__TASK DETAILS__. Gather every line in the material below that contains the string "libiconv". Case counts, so a line only qualifies if its capitalization matches.

__MATERIAL PROVIDED__.
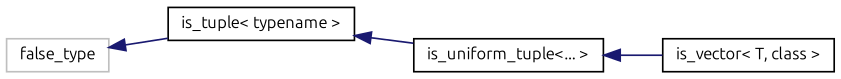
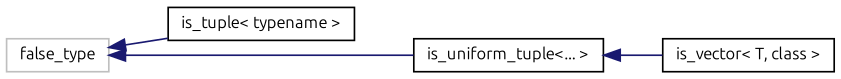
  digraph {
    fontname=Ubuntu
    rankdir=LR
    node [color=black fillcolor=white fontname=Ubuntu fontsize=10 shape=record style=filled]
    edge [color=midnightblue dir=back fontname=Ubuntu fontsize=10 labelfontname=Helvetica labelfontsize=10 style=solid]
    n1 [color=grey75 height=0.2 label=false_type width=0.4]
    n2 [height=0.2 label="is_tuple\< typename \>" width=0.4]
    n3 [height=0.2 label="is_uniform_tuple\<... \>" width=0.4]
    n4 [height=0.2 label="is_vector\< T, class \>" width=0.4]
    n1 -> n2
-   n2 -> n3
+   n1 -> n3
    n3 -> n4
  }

* * *

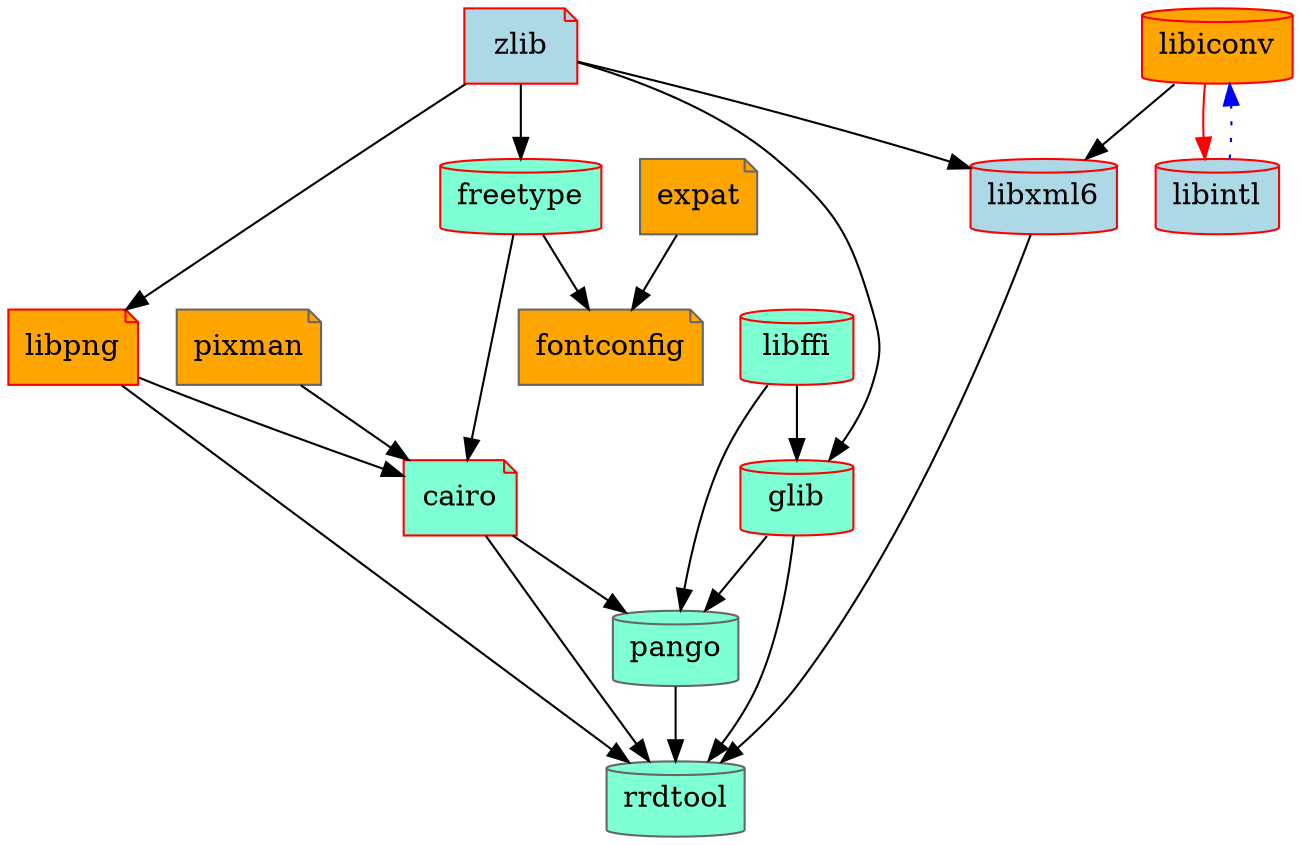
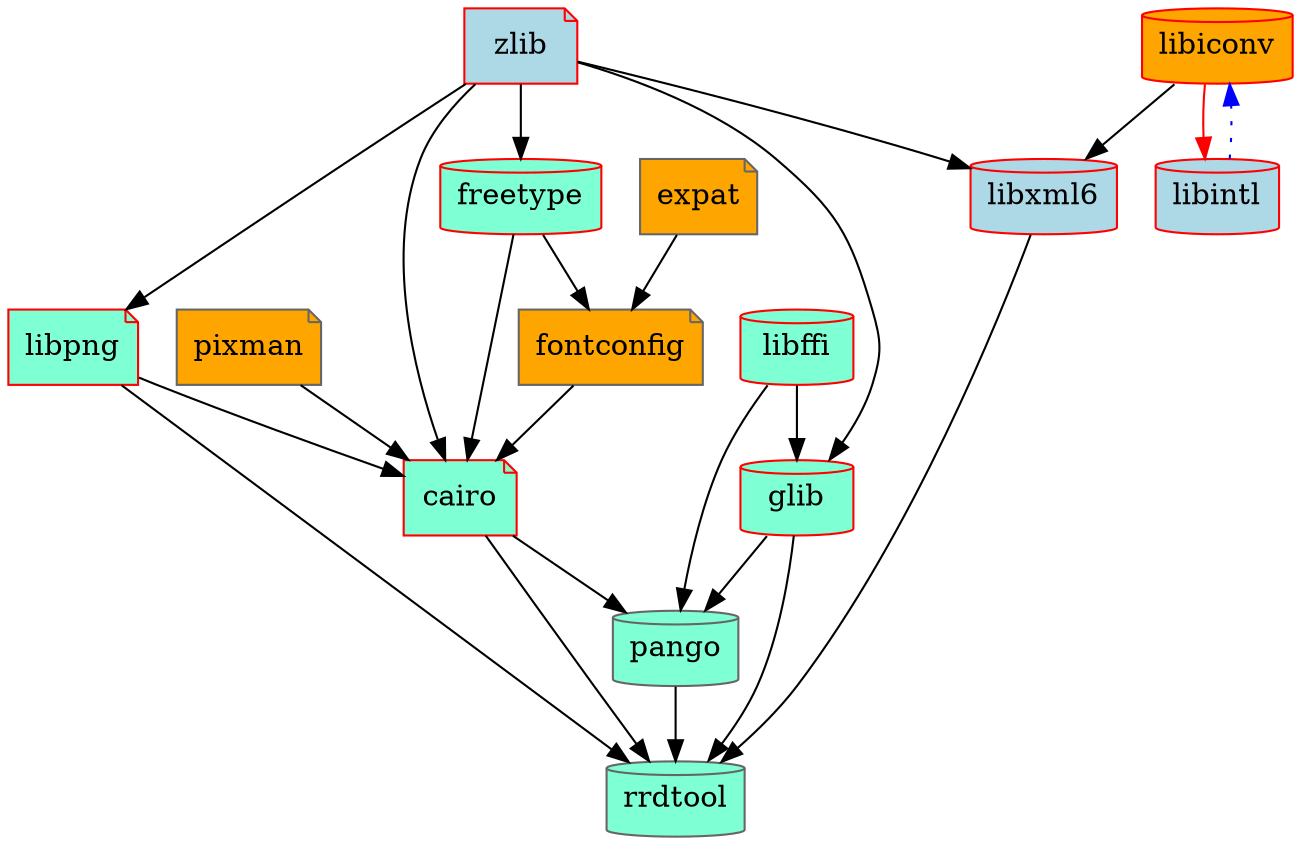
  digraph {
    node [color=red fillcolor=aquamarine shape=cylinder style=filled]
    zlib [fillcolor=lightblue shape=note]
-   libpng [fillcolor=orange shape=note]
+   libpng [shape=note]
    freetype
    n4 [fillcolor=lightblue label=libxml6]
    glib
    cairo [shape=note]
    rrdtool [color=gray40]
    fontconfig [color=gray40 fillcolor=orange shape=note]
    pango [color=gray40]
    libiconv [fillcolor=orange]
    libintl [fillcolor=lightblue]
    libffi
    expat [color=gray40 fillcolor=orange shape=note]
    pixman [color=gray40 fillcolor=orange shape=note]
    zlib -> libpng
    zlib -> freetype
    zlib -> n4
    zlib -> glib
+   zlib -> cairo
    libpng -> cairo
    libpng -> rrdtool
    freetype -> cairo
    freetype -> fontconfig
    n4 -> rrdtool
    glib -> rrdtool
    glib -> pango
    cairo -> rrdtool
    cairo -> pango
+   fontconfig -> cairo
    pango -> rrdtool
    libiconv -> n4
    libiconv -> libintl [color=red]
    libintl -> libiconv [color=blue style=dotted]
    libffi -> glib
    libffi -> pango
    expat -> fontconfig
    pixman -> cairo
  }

---

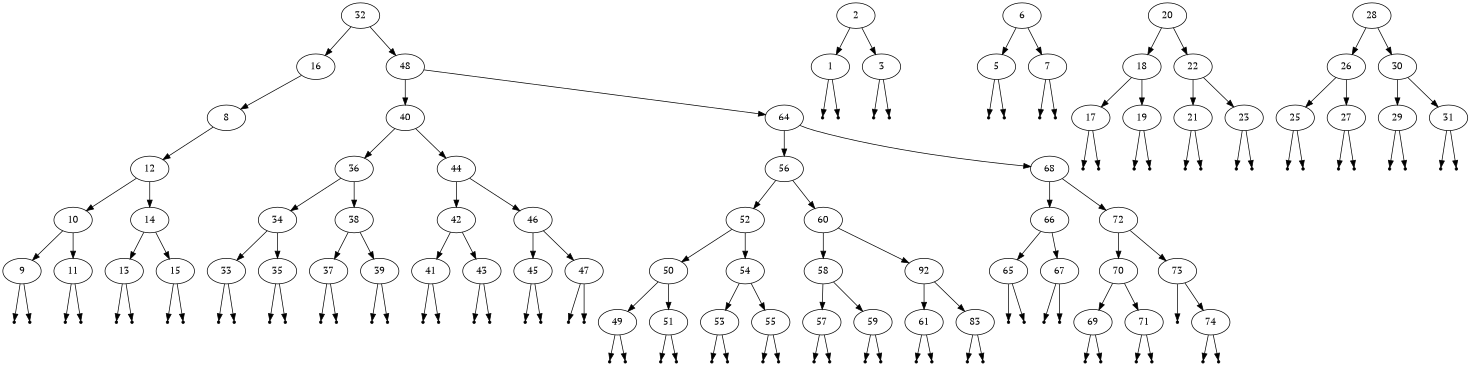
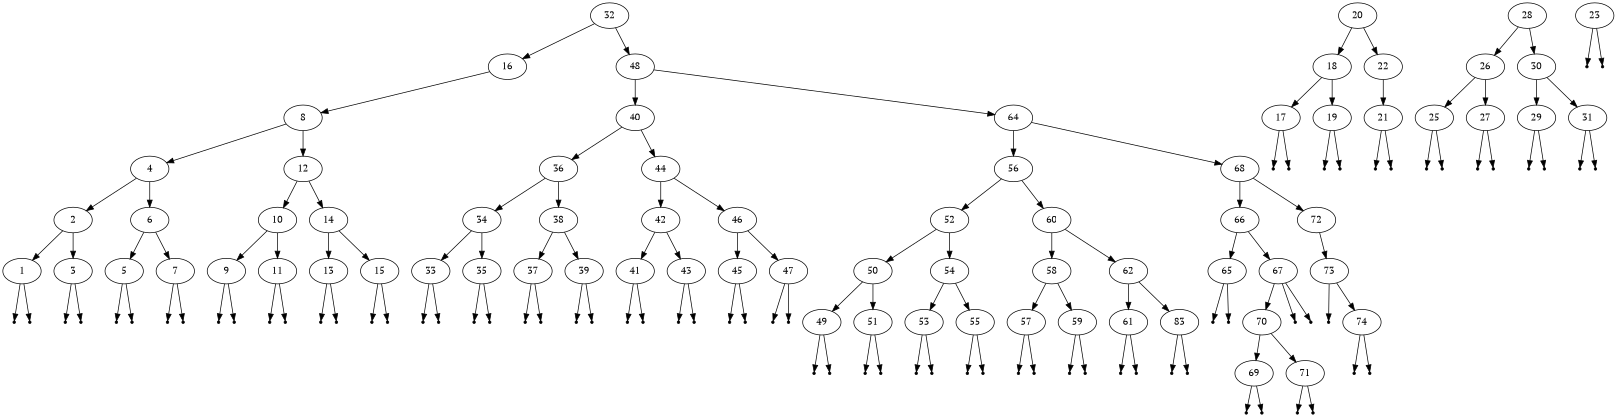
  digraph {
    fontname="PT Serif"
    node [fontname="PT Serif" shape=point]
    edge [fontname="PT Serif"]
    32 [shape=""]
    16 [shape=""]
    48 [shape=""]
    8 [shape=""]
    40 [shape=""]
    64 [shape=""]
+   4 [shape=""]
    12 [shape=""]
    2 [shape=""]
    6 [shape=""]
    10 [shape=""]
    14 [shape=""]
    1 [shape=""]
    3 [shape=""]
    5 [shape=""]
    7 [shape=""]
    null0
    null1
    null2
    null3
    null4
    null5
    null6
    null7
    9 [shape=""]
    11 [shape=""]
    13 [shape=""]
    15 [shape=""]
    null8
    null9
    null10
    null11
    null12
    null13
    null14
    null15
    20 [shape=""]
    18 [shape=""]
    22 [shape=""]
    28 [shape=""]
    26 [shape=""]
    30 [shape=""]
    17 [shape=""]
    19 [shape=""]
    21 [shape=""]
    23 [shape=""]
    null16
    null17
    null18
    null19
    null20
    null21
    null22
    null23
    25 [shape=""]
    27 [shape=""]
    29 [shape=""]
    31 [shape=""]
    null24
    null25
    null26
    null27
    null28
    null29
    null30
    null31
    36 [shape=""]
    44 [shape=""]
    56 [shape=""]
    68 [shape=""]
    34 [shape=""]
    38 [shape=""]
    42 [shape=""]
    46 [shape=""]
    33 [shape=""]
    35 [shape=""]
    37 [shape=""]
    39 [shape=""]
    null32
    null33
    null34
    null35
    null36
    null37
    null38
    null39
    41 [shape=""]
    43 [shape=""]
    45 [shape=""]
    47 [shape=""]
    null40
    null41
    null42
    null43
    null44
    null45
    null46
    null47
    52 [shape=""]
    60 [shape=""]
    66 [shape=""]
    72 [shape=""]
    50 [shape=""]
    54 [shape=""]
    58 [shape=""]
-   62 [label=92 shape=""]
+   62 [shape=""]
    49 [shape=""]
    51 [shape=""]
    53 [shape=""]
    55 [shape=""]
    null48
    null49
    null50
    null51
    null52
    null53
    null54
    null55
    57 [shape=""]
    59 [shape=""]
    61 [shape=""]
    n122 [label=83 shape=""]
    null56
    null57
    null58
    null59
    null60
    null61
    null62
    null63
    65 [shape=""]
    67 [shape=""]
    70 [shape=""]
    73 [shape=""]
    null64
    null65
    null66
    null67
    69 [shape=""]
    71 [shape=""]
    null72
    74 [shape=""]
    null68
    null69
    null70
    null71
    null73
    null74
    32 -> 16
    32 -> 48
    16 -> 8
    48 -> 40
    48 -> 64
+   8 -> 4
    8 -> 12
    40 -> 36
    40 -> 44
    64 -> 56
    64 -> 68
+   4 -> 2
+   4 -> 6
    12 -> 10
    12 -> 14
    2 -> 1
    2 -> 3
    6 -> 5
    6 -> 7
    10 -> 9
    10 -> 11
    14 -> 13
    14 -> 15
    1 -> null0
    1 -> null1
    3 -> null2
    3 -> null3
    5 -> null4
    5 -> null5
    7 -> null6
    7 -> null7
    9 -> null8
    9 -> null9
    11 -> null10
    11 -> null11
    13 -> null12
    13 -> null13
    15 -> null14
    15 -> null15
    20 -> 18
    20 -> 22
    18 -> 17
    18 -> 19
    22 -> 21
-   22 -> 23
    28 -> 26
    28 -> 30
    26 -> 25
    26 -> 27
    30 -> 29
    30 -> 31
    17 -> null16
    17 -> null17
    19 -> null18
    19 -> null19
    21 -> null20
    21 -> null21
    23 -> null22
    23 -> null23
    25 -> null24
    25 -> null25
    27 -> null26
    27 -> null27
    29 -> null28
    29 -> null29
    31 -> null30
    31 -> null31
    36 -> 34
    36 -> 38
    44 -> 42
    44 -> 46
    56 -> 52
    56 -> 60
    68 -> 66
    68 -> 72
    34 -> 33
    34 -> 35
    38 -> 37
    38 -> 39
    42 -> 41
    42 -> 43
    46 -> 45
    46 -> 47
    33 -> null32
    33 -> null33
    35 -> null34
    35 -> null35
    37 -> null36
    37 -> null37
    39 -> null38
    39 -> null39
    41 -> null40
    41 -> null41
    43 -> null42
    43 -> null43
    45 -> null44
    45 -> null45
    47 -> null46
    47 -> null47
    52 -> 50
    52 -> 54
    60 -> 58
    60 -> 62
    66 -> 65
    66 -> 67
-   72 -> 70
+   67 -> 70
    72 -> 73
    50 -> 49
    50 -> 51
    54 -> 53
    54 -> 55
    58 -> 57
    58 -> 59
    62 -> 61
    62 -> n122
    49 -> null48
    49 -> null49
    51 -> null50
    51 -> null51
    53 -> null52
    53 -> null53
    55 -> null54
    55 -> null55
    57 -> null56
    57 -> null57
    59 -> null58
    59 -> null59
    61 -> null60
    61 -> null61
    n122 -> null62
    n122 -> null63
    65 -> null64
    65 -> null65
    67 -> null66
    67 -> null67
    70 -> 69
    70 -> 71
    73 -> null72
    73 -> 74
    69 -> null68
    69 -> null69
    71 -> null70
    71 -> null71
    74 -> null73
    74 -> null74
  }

__RESULT BELOW__.
    libiconv [fillcolor=orange]
    libiconv -> n4
    libiconv -> libintl [color=red]
    libintl -> libiconv [color=blue style=dotted]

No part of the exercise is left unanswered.